_Task statement:_ Return a copy of every line in the records that includes the word "Profile".

_Working data:_
====

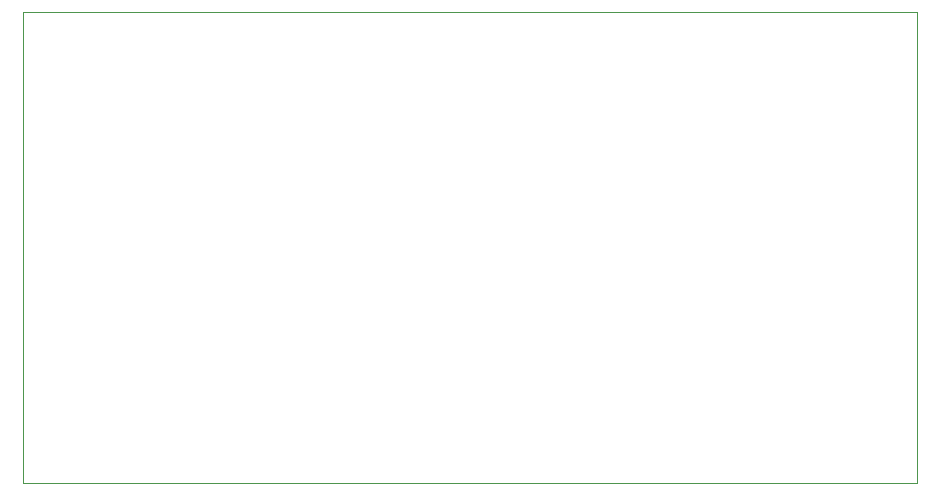
<source format=gbr>
%TF.GenerationSoftware,KiCad,Pcbnew,9.0.0*%
%TF.CreationDate,2025-04-24T17:44:58-04:00*%
%TF.ProjectId,power_systems,706f7765-725f-4737-9973-74656d732e6b,rev?*%
%TF.SameCoordinates,Original*%
%TF.FileFunction,Profile,NP*%
%FSLAX46Y46*%
G04 Gerber Fmt 4.6, Leading zero omitted, Abs format (unit mm)*
G04 Created by KiCad (PCBNEW 9.0.0) date 2025-04-24 17:44:58*
%MOMM*%
%LPD*%
G01*
G04 APERTURE LIST*
%TA.AperFunction,Profile*%
%ADD10C,0.050000*%
%TD*%
G04 APERTURE END LIST*
D10*
X22100000Y-36300000D02*
X97800000Y-36300000D01*
X97800000Y-76200000D01*
X22100000Y-76200000D01*
X22100000Y-36300000D01*
M02*

</source>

====

_Output:_
%TF.FileFunction,Profile,NP*%
%TA.AperFunction,Profile*%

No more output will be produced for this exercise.